What the exercise asks — Please switch "Identify" to "Locate" in the records, from the start up to and including the line with "text_box Vesta is", and give those lines again with nothing else changed.

Provided information —

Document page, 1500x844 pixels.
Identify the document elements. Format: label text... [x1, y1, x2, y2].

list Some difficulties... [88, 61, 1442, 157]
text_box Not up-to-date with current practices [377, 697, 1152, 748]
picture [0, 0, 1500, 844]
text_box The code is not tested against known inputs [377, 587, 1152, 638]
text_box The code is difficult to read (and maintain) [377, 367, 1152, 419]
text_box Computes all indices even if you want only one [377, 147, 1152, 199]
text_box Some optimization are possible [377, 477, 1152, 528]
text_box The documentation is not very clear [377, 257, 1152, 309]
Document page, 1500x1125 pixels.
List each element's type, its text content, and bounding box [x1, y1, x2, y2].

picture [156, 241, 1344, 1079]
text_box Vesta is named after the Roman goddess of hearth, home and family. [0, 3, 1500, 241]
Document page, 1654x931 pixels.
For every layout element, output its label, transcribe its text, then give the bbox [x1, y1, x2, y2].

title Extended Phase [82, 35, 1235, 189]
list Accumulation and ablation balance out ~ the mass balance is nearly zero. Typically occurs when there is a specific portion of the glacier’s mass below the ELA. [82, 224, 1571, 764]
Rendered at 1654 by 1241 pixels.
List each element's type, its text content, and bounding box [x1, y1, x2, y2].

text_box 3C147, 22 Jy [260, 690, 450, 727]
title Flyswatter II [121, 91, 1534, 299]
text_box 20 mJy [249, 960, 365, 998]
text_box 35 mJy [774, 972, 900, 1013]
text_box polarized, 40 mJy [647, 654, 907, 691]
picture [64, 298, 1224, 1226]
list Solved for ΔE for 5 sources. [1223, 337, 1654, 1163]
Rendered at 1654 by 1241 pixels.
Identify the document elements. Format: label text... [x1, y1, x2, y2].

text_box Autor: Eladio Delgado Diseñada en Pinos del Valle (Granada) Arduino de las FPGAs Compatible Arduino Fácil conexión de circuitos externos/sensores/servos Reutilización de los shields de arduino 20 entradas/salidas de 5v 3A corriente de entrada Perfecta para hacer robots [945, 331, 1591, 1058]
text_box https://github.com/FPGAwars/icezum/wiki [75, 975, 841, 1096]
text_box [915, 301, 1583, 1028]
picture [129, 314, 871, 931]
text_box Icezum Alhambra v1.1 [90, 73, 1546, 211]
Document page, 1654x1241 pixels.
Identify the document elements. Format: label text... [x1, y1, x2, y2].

Correct response —
Document page, 1500x844 pixels.
Locate the document elements. Format: label text... [x1, y1, x2, y2].

list Some difficulties... [88, 61, 1442, 157]
text_box Not up-to-date with current practices [377, 697, 1152, 748]
picture [0, 0, 1500, 844]
text_box The code is not tested against known inputs [377, 587, 1152, 638]
text_box The code is difficult to read (and maintain) [377, 367, 1152, 419]
text_box Computes all indices even if you want only one [377, 147, 1152, 199]
text_box Some optimization are possible [377, 477, 1152, 528]
text_box The documentation is not very clear [377, 257, 1152, 309]
Document page, 1500x1125 pixels.
List each element's type, its text content, and bounding box [x1, y1, x2, y2].

picture [156, 241, 1344, 1079]
text_box Vesta is named after the Roman goddess of hearth, home and family. [0, 3, 1500, 241]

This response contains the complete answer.